When there is a very low voltage (AC), even for a compact fluorescent lamp (CFL), it glows very dim (orangish in color) at the beginning of the glass but when I hold the glass just for a second, it starts glowing as usual (generally white in color, don't know what your's is) though a very little bit dimmer than its original capacity. So, I want to know why it happens, i.e. it starts glowing at the same voltage when we touch it (the one I am trying is rated 220V, AC Current freq here is 50Hz, power required doesn't matter as it happens with all of them, voltage is ~30 in my case but it may differ in yours). If it's related to body-heat (because I think so), why does it just keeps glowing continuously even if we don't touch it after that?
Sounds like you are "striking an arc" with static electricity by touching it - setting off the gas to become a "electrically conductive medium" which is how a fluorescent bulb normally works. The glow is maintained by the low AC voltage at that point - just not as well as the correct voltage.

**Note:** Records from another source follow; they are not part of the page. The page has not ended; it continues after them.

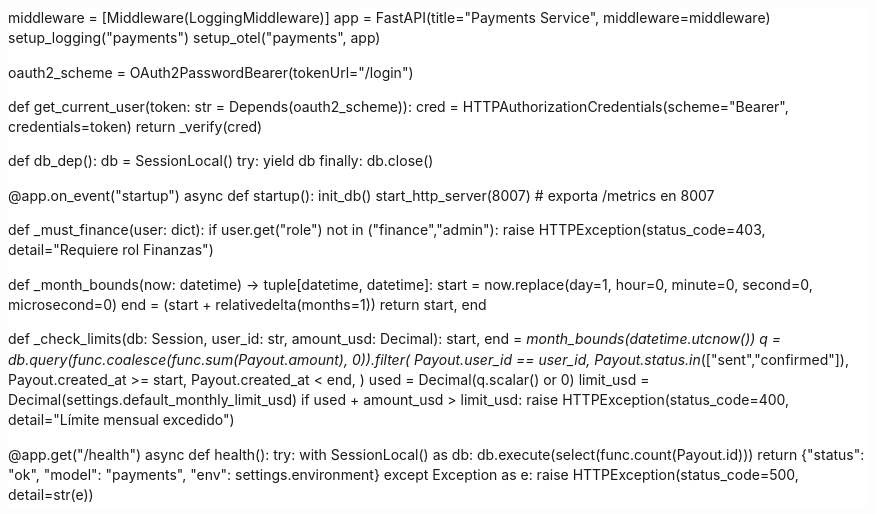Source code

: middleware = [Middleware(LoggingMiddleware)] 
app = FastAPI(title="Payments Service", middleware=middleware) 
setup_logging("payments") 
setup_otel("payments", app) 
 
oauth2_scheme = OAuth2PasswordBearer(tokenUrl="/login") 
 
def get_current_user(token: str = Depends(oauth2_scheme)): 
    cred = HTTPAuthorizationCredentials(scheme="Bearer", 
credentials=token) 
    return _verify(cred) 
 
def db_dep(): 
    db = SessionLocal() 
    try: 
        yield db 
    finally: 
        db.close() 
 
@app.on_event("startup") 
async def startup(): 
    init_db() 
    start_http_server(8007)  # exporta /metrics en 8007 
 
def _must_finance(user: dict): 
    if user.get("role") not in ("finance","admin"): 
        raise HTTPException(status_code=403, detail="Requiere rol 
Finanzas") 
 
def _month_bounds(now: datetime) -> tuple[datetime, datetime]: 
    start = now.replace(day=1, hour=0, minute=0, second=0, 
microsecond=0) 
    end = (start + relativedelta(months=1)) 
    return start, end 
 
def _check_limits(db: Session, user_id: str, amount_usd: Decimal): 
    start, end = _month_bounds(datetime.utcnow()) 
    q = db.query(func.coalesce(func.sum(Payout.amount), 0)).filter( 
        Payout.user_id == user_id, 
        Payout.status.in_(["sent","confirmed"]), 
        Payout.created_at >= start, 
        Payout.created_at < end, 
    ) 
    used = Decimal(q.scalar() or 0) 
    limit_usd = Decimal(settings.default_monthly_limit_usd) 
    if used + amount_usd > limit_usd: 
        raise HTTPException(status_code=400, detail="Límite mensual 
excedido") 
 
@app.get("/health") 
async def health(): 
    try: 
        with SessionLocal() as db: 
            db.execute(select(func.count(Payout.id))) 
        return {"status": "ok", "model": "payments", "env": 
settings.environment} 
    except Exception as e: 
        raise HTTPException(status_code=500, detail=str(e))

Interesting observation, I will take a guess, since I cannot reproduce. AFAIK, those kind of lights operate on the principal of avalanche. The system has two equillibria, one in which the population of electrons is not enough to trigger an avalanche in which the collective motion of electrons are enough to create a bright light, and the other that is enough. I think bu contact, either by the warmth of your hand, or better contact with the conductors due to jiggling, you move the system from one equilibrium to other. And after that, there is no turning back, because the electron motion is enough to sustain operation.